However, providing an easy way to insert, update, and delete is proving to be more challenging. Pretty much, all the problems I'm having is with fwrite.

Insert - As far as I can tell, there is not a way to insert characters at a location other than the end of the file using fwrite. The two options I've come up with is using file_get_contents and heavily using fseek/fwrite to extend the file.

Delete - Unfortunately, trying to write NULL using fwrite is not the same thing as a 'deleting' a character. As with inserting data, the options again are file_get_contents and fseek/fwrite.

Update - Updating data within a file is a combination of the insert/delete problems. If the new value is shorter than the old value, then I'd have to delete the additional characters. If the new value is longer than the old value, I'd have to insert the additional characters. If they are the same length, then simply using fwrite will be fine.
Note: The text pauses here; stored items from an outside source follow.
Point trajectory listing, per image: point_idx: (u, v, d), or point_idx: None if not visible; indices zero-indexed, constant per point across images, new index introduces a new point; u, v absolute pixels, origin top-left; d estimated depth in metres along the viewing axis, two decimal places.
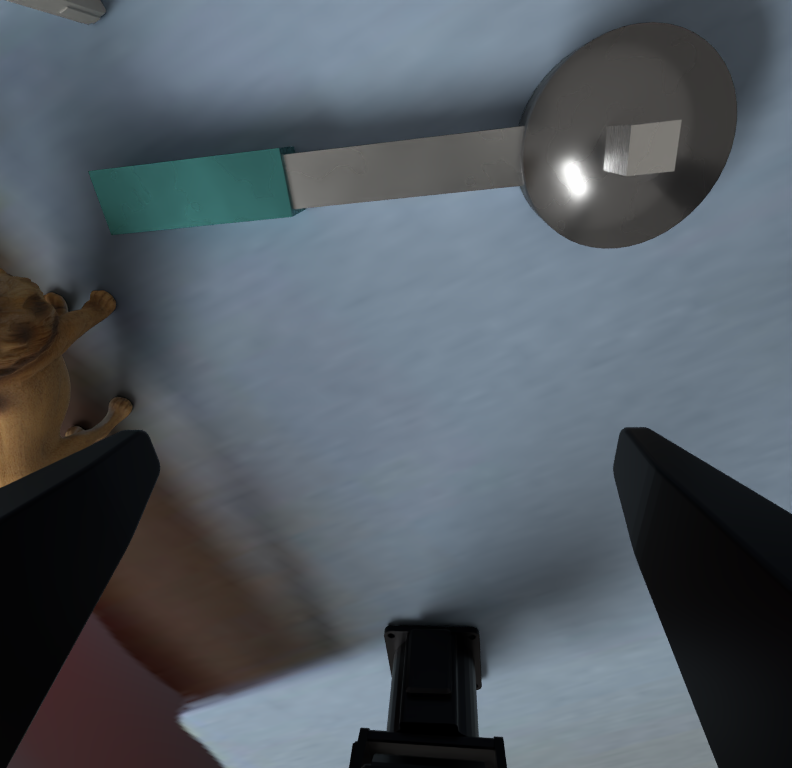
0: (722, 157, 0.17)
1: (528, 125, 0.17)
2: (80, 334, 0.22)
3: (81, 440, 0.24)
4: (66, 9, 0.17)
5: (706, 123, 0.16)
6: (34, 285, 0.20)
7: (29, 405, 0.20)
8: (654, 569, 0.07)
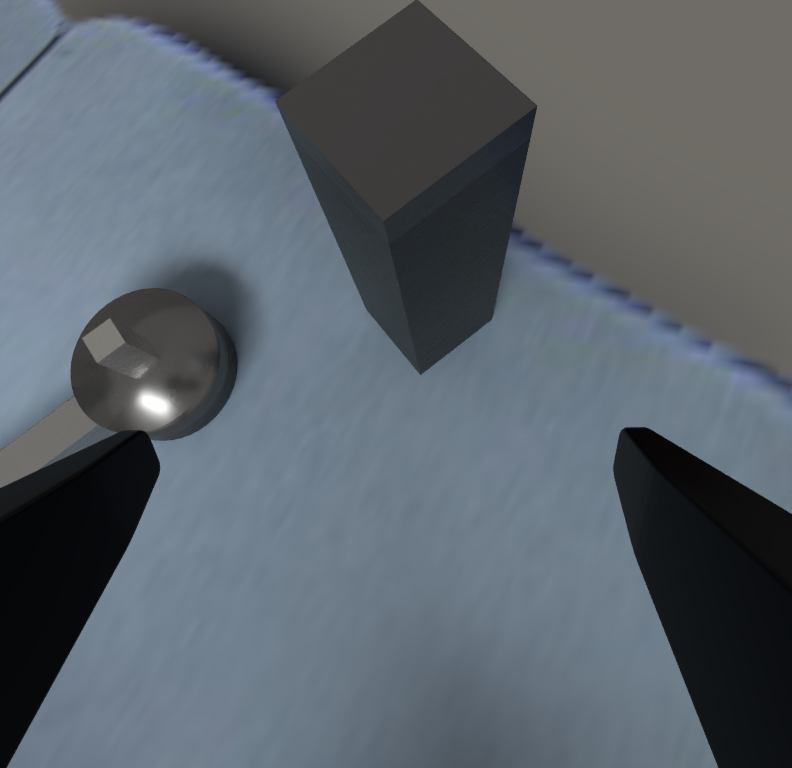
0: (206, 326, 0.22)
1: (73, 386, 0.22)
2: None
3: None
4: None
5: (181, 318, 0.23)
6: None
7: None
8: (654, 569, 0.07)
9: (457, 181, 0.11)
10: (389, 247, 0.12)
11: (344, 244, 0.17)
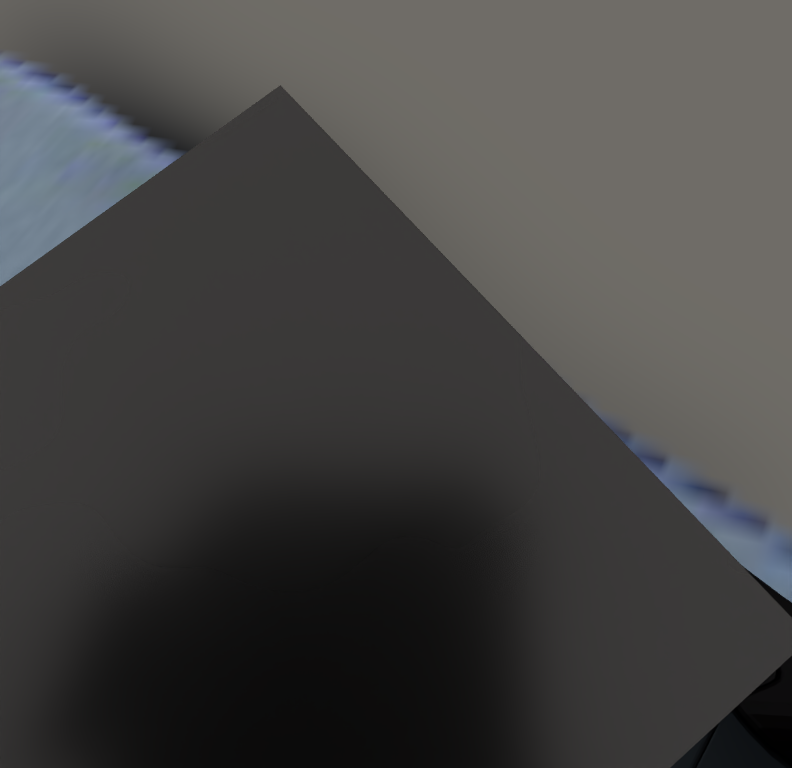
0: None
1: None
2: None
3: None
4: None
5: None
6: None
7: None
8: None
9: None
10: None
11: None
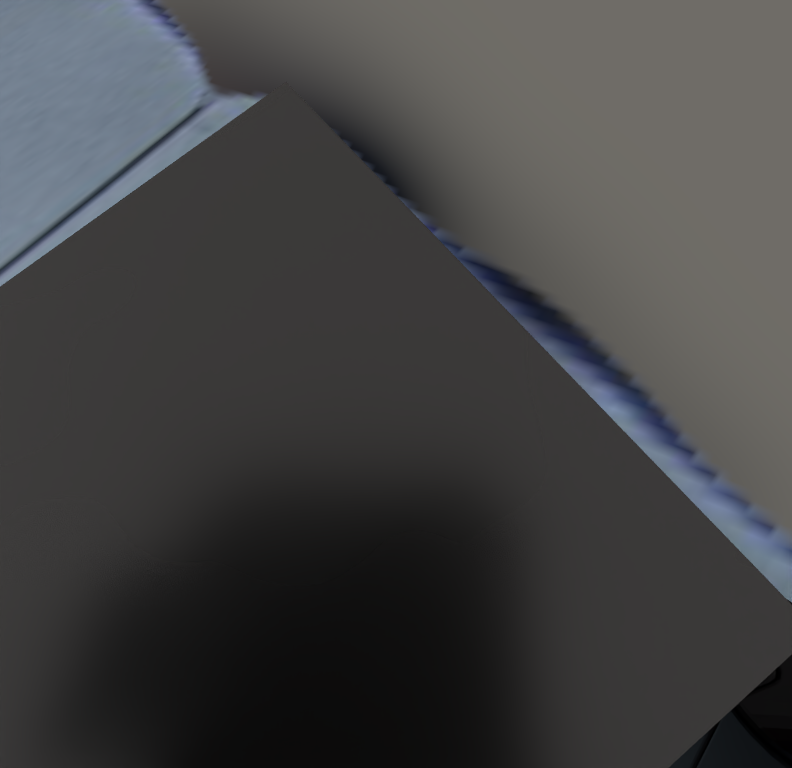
0: None
1: None
2: None
3: None
4: None
5: None
6: None
7: None
8: None
9: None
10: None
11: None
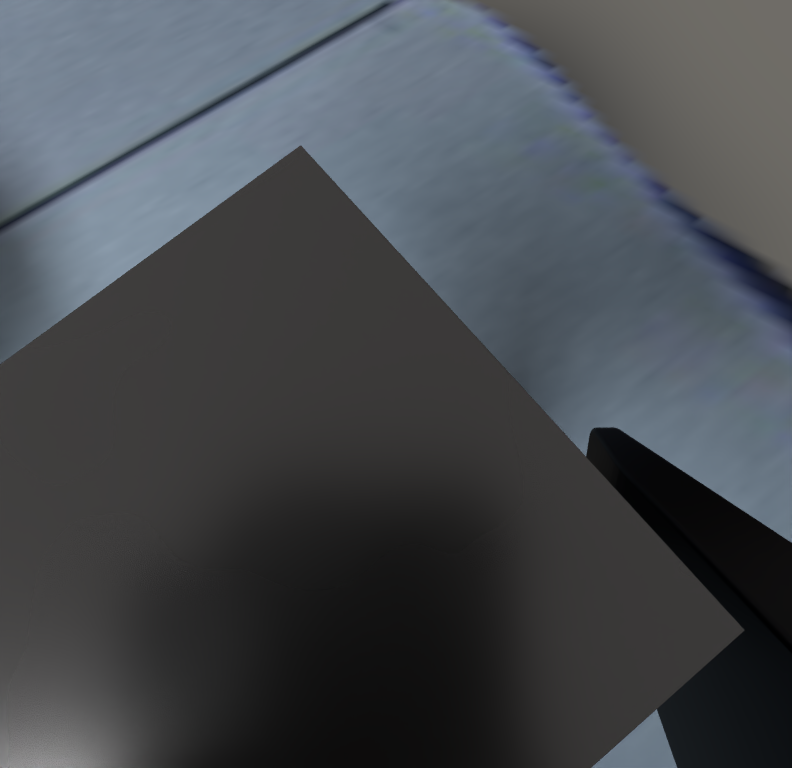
0: None
1: None
2: None
3: None
4: None
5: None
6: None
7: None
8: None
9: None
10: None
11: None
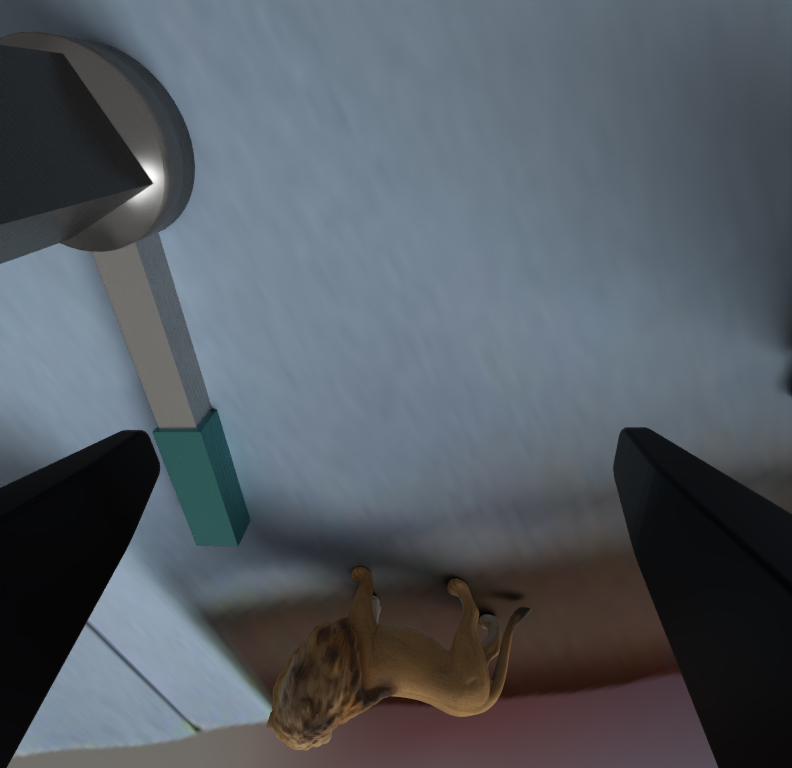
0: (45, 39, 0.15)
1: (77, 248, 0.19)
2: (366, 606, 0.28)
3: (459, 635, 0.27)
4: None
5: None
6: (321, 624, 0.28)
7: (396, 669, 0.26)
8: (654, 569, 0.07)
9: None
10: None
11: None
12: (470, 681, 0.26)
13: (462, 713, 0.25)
Hopefully, there is something I'm not aware of which can resolve this problem cleanly. Each of the options I found use either file_get_contents (which I don't care for since the entire file must be read into memory) or heavily use fseek/fwrite to change the file's length (which seems convoluted to me).

Does anyone have an idea I haven't thought of?

Thanks!

+1  A: 

You could always use fseek() and fwrite() to shuffle the file in fixed-size 'chunks' rather than using file_get_contents(). The logic is fairly straightforward, but I suspect it would be cumbersome and slow if implemented directly in PHP rather than as a C library.

Mark Baker
Yeah, that's the fseek/fwrite option which I was referring to. I feel the same way about it.
Ogo
+1  A: 

That's it. Pretty much every language will do it the same way. The recommended way is to use a temporary file, and transfer the original file piece by piece, then atomically move the temp file over the original.

However, there are programs that do such things for you, and in a much more optimized way - primarily database engines.